Fatma Bendhaou
30 Octobre 2020•Mise à jour: 30 Octobre 2020
AA/ Abidjan / Fulbert Yao
Dans un climat à haut risque, 7 495 082 électeurs sont appelés, samedi, à choisir le nouveau président en Côte d’Ivoire, après 15 jours de campagne émaillée de violences.
La campagne, qui a duré du 15 au 29 octobre, a en effet été marquée par de nombreux incidents, à la suite des appels à la « désobéissance civile » lancés par les deux principaux candidats de l’opposition, l’ancien président Henri Konan Bédié et l’ancien premier ministre Pascal Affi N’Guessan, pour contester la candidature du président sortant Alassane Ouattara, élu en 2010 et réélu en 2015.
Ainsi dans plusieurs villes du pays, les protestations ont dégénéré en affrontements intercommunautaires entre autochtones et allogènes.
A Bongouanou (est ivoirien), le fief de Pascal Affi N’Guessan, les violences ont fait trois morts et plusieurs dégâts enregistrés. Le domicile du candidat a été pillé et incendié.
Dabou (banlieue ouest d’Abidjan), s’est aussi embrasée. Après trois jours d’affrontements, au moins 16 morts et 67 blessés y ont été recensés.
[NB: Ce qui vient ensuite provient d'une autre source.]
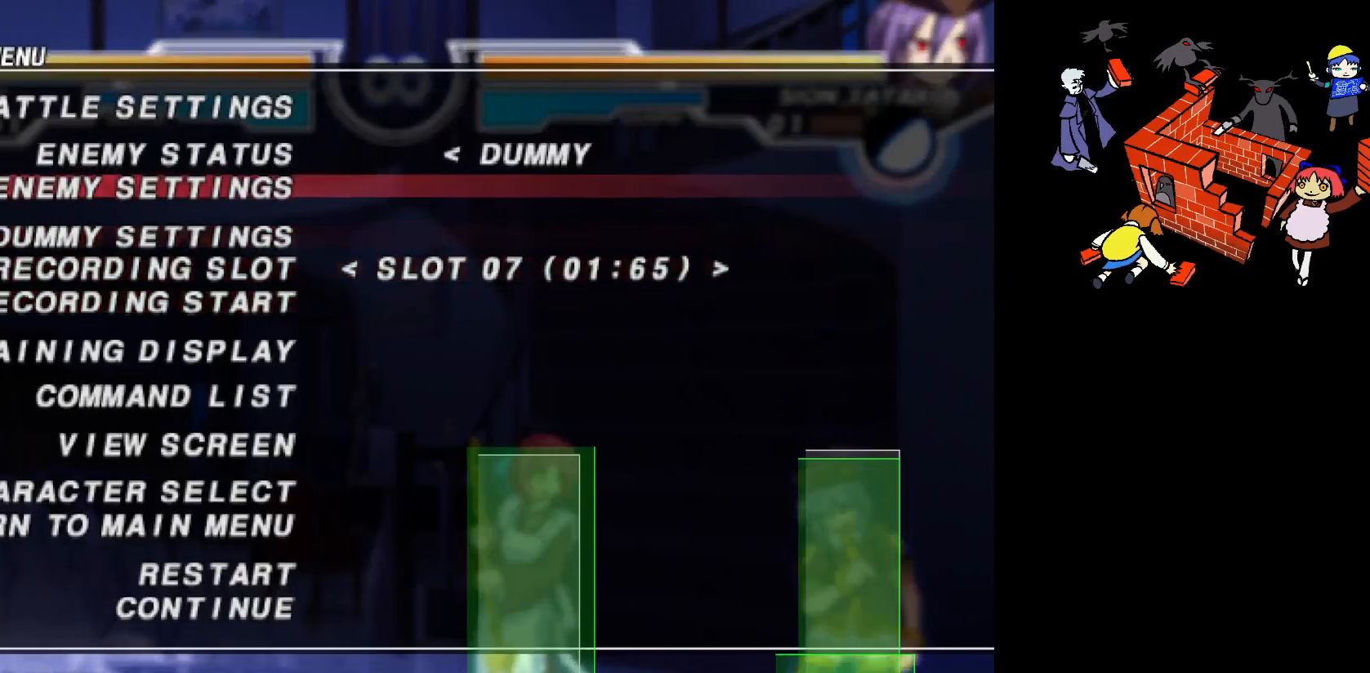
{"dt_ms": 500, "buttons": [], "events": [[100, "R2", "up"], [433, "SQUARE", "down"], [483, "SQUARE", "up"]]}
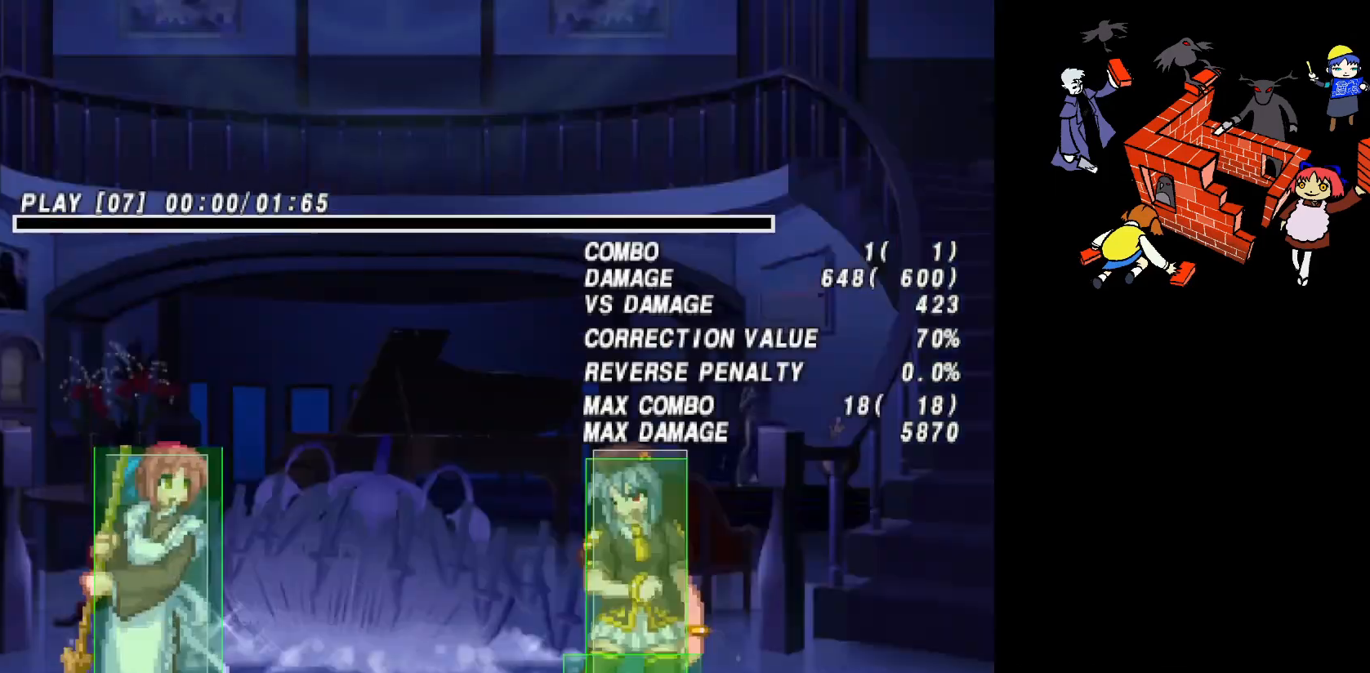
{"dt_ms": 500, "buttons": [], "events": [[433, "DPAD_UP", "down"], [500, "DPAD_UP", "up"]]}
La situation s’est ensuite aggravée avec l’utilisation d’armes automatiques. Pour rétablir l’ordre, le département a été placé sous couvre-feu jusqu'à dimanche 1er novembre. Plus d’une cinquantaine de personnes, qualifiées de mercenaires par la gendarmerie, à la solde de l’ancien Premier ministre Guillaume Soro, ont été arrêtées.
Daoukro (est ivoirien), le fief de l’ancien président Henri Konan Bedié, des actes de violences ont été enregistrés. Bonoua (sud), Kotobi (est), Béoumi (centre) ont aussi enregistré des scènes de violence.
A Abidjan, plusieurs personnes ont été poignardées et plus d’une dizaine de véhicules de transport public et privé ont été incendiés.
Dans plusieurs villes favorables à l’opposition, des cartes d’électeur ont été brûlées. Ainsi, selon la commission électorale indépendante (CEI), 3 084 288 électeurs sur un nombre total de 7 495 082 ont effectivement retiré leurs cartes, soit un pourcentage de 41,15%, au terme de la période de distribution des cartes d’électeurs allant du 14 au 25 octobre 2020.
Autant de raisons pour beaucoup d’Ivoiriens d'envisager avec préoccupation le vote du samedi 31 octobre, et plus encore ses lendemains. Pour trouver refugedans leurs villes natales, plusieurs quittent Abidjan et autres villes en ébullition, a-t-on constaté.
Malgré cet atmosphère tendu, le Président de la République, Alassane Ouattara, a assuré, jeudi, que les élections auront bel et bien lieu samedi et se dérouleront dans un climat apaisé, invitant ses partisans à aller voter massivement.